*** PROVIDED ENTRIES Section Begins ***

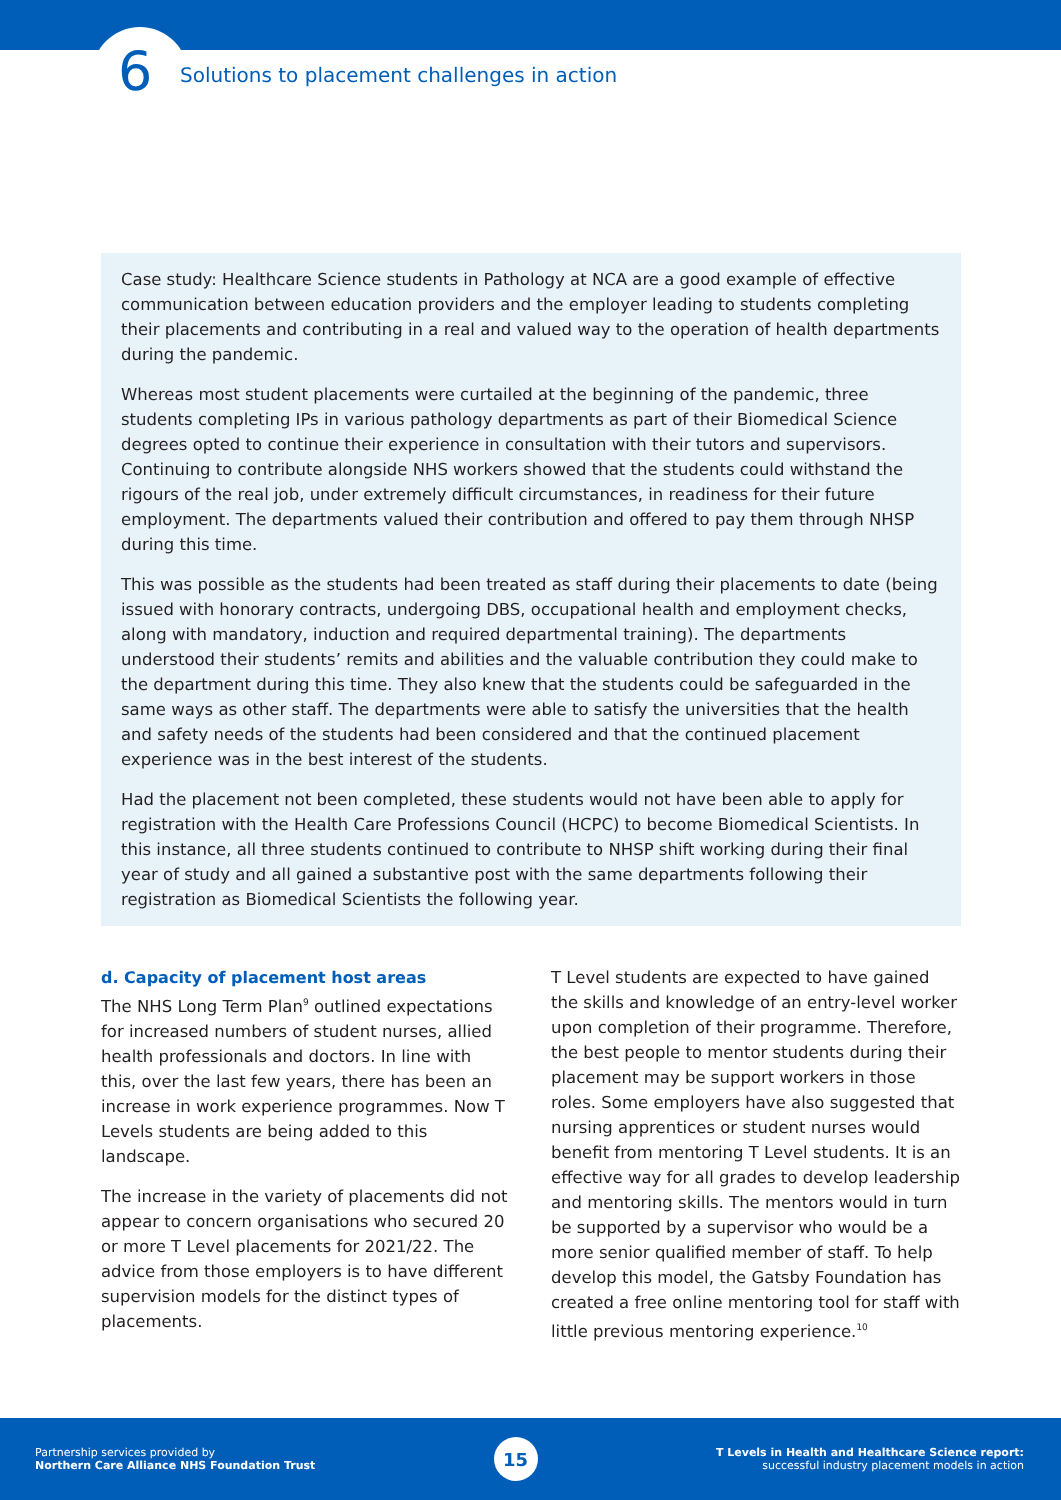6
Solutions to placement challenges in action
Case study: Healthcare Science students in Pathology at NCA are a good example of effective communication between education providers and the employer leading to students completing their placements and contributing in a real and valued way to the operation of health departments during the pandemic.
Whereas most student placements were curtailed at the beginning of the pandemic, three students completing IPs in various pathology departments as part of their Biomedical Science degrees opted to continue their experience in consultation with their tutors and supervisors. Continuing to contribute alongside NHS workers showed that the students could withstand the rigours of the real job, under extremely difficult circumstances, in readiness for their future employment. The departments valued their contribution and offered to pay them through NHSP during this time.
This was possible as the students had been treated as staff during their placements to date (being issued with honorary contracts, undergoing DBS, occupational health and employment checks, along with mandatory, induction and required departmental training). The departments understood their students’ remits and abilities and the valuable contribution they could make to the department during this time. They also knew that the students could be safeguarded in the same ways as other staff. The departments were able to satisfy the universities that the health and safety needs of the students had been considered and that the continued placement experience was in the best interest of the students.
Had the placement not been completed, these students would not have been able to apply for registration with the Health Care Professions Council (HCPC) to become Biomedical Scientists. In this instance, all three students continued to contribute to NHSP shift working during their final year of study and all gained a substantive post with the same departments following their registration as Biomedical Scientists the following year.
d. Capacity of placement host areas
The NHS Long Term Plan<sup>9</sup> outlined expectations for increased numbers of student nurses, allied health professionals and doctors. In line with this, over the last few years, there has been an increase in work experience programmes. Now T Levels students are being added to this landscape.
The increase in the variety of placements did not appear to concern organisations who secured 20 or more T Level placements for 2021/22. The advice from those employers is to have different supervision models for the distinct types of placements.
T Level students are expected to have gained the skills and knowledge of an entry-level worker upon completion of their programme. Therefore, the best people to mentor students during their placement may be support workers in those roles. Some employers have also suggested that nursing apprentices or student nurses would benefit from mentoring T Level students. It is an effective way for all grades to develop leadership and mentoring skills. The mentors would in turn be supported by a supervisor who would be a more senior qualified member of staff. To help develop this model, the Gatsby Foundation has created a free online mentoring tool for staff with little previous mentoring experience.<sup>10</sup>
Partnership services provided by
Northern Care Alliance NHS Foundation Trust
15
T Levels in Health and Healthcare Science report:
successful industry placement models in action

*** PROVIDED ENTRIES Section Ends ***

▶ **ASSIGNMENT**: Repeat, character for character, the lines of the material above from the line with "Whereas most student" through the line with "d. Capacity of placement host areas".

▶ **THE ANSWER**:
Whereas most student placements were curtailed at the beginning of the pandemic, three students completing IPs in various pathology departments as part of their Biomedical Science degrees opted to continue their experience in consultation with their tutors and supervisors. Continuing to contribute alongside NHS workers showed that the students could withstand the rigours of the real job, under extremely difficult circumstances, in readiness for their future employment. The departments valued their contribution and offered to pay them through NHSP during this time.
This was possible as the students had been treated as staff during their placements to date (being issued with honorary contracts, undergoing DBS, occupational health and employment checks, along with mandatory, induction and required departmental training). The departments understood their students’ remits and abilities and the valuable contribution they could make to the department during this time. They also knew that the students could be safeguarded in the same ways as other staff. The departments were able to satisfy the universities that the health and safety needs of the students had been considered and that the continued placement experience was in the best interest of the students.
Had the placement not been completed, these students would not have been able to apply for registration with the Health Care Professions Council (HCPC) to become Biomedical Scientists. In this instance, all three students continued to contribute to NHSP shift working during their final year of study and all gained a substantive post with the same departments following their registration as Biomedical Scientists the following year.
d. Capacity of placement host areas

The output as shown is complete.